McKinsey & Company, consultants, signage on the facade of building.

The Wall Street Journal reported in April that the Justice Department would conduct a “criminal investigation into consulting firm McKinsey related to its past role in advising some of the nation’s largest opioid manufacturers on how to boost sales.” 

According to the WSJ report, “McKinsey consultants advised the company [Purdue] on how to increase sales of its flagship drug, including suggesting that Purdue’s sales team make more calls to healthcare providers it knew wrote high volumes of OxyContin prescriptions and spend less time on doctors who prescribed the opioid medication the least, the records showed.” 

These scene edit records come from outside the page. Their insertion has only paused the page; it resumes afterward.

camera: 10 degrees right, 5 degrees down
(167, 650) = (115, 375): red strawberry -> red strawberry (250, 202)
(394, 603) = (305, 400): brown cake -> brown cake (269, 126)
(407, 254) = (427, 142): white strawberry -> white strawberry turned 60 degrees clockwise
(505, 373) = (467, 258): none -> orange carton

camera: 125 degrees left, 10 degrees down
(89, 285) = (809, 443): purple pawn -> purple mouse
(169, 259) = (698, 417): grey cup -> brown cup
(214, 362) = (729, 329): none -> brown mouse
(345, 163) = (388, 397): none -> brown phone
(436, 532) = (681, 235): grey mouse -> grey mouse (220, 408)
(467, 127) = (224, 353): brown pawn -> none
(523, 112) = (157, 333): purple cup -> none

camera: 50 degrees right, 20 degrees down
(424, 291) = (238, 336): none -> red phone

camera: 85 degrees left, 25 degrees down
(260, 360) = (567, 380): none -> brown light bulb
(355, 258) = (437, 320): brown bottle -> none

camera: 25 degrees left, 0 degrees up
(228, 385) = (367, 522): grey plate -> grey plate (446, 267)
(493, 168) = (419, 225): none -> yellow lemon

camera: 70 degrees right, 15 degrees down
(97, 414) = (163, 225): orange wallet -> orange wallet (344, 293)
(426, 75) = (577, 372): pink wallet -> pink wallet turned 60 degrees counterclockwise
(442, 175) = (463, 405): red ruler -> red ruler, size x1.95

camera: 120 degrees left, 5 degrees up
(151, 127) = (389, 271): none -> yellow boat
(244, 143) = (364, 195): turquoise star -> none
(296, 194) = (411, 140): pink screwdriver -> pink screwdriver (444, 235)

Imagine that. McKinsey allegedly tried to help Purdue tailor its sales efforts to doctors who already prescribed oral opioid drugs. There’s nothing mysterious or nefarious about this. It is standard and economically rational. To do otherwise would be inefficient and wasteful. Some consultants do this sort of work virtually every day. The small consulting company, Objective Insights, Inc. (co-owned by one of the authors) has performed it a handful of times. 

But because OxyContin — the Food and Drug Administration-approved prescription opioid at the center of the opioid overdose epidemic — is involved, everything is suspect. The Justice Department must think we are credulous. Let’s use a common food to demonstrate the innocence of this type of analysis.  

Imagine your company is launching a new granola, and market research has shown that your product can reach a 25 percent share among all granola brands. Buoyed by this news, you put your efforts into reaching all consumers, trying to maximize sales. Then you hire the services of a consulting company, which suggests that, because you have limited resources and each customer contact is costly, you would be smarter to address customers who already purchase a lot of granola.  

It’s easier to convince existing customers to switch brands than it is to convince non-customers to start buying. 

Consider two potential customers. If the first customer never buys granola, reaching that customer means that your company would receive 25 percent of zero sales. If another customer buys one box of granola every week, your company, by reaching that customer, would sell 13 boxes a year (25 percent times 52 boxes). That second customer provides fertile ground for your company’s sales efforts. 

We can look at some old pharmaceutical data to show how this works in practice. Consider prescription data from the market for Neurontin (gabapentin), Lyrica (pregabalin), and generic gabapentin, which are generally used to treat neuropathic pain caused by diabetic neuropathy and postherpetic neuralgia. During the year covered by this data, approximately 500,000 doctors wrote a total of 33 million prescriptions for these drugs. On average, each doctor wrote 66 prescriptions. But not all doctors are average, and we can group them into ten deciles. 

Into each decile we put 3.3 million prescriptions (10 percent of the total). In the top decile were 2,400 prescribers. On average, they wrote 1,375 prescriptions, or almost 21 times the number written by the average physician.  

In decile 9 were 4,900 doctors writing 3.3 million prescriptions. Those doctors, on average, wrote 673 prescriptions, roughly half the number of the doctors in decile 10. At the bottom end, in decile 1, were 320,000 doctors who wrote, on average, 10.3 prescriptions. 

Assume that it costs the same for a company to make a sales visit to a decile-10 doctor as to visit doctors in other deciles. If the company called on an equal distribution of doctors by decile, and called on 2,400 doctors in all, then it could increase its productivity by a factor of twenty by focusing all its sales calls on the 2,400 decile 10 doctors. The total potential market would shift from 158,400 prescriptions (2,400 doctors times 66 prescriptions each) to 3.3 million prescriptions (2,400 doctors times 1,375 prescriptions each).  

If this company’s product could get 25 percent share of the prescriptions written by the doctors it called on and 0 percent share of the prescriptions of the other doctors, then this product would grow from 39,600 prescriptions (25 percent times 158,400 prescriptions) to 825,000 prescriptions (25 percent times 3.3 million). 

Simply by shifting its promotional focus from average doctors to high prescribers, the company could increase its sales by a factor of 19.8. Of course, it might make economic sense to call on a larger number of doctors — to avoid missing a substantial section of the market — and, for geographic reasons, it might make sense to skip some decile-10 doctors. Ultimately, this company might make sales calls to doctors in deciles 7 through 10, with the clear motivation to place an emphasis on the higher deciles and avoid the lower deciles. 

This type of analysis is the bread and butter of some pharmaceutical consultants.  

Is the Justice Department really going to charge McKinsey & Co. criminally for suggesting to its clients that they focus on calling on doctors who already prescribe a lot? Is economically rational analysis now illegal? And, if so, exactly what law did McKinsey break?  

What’s next. Telling consultants that they shouldn’t help granola companies find customers who like to eat granola?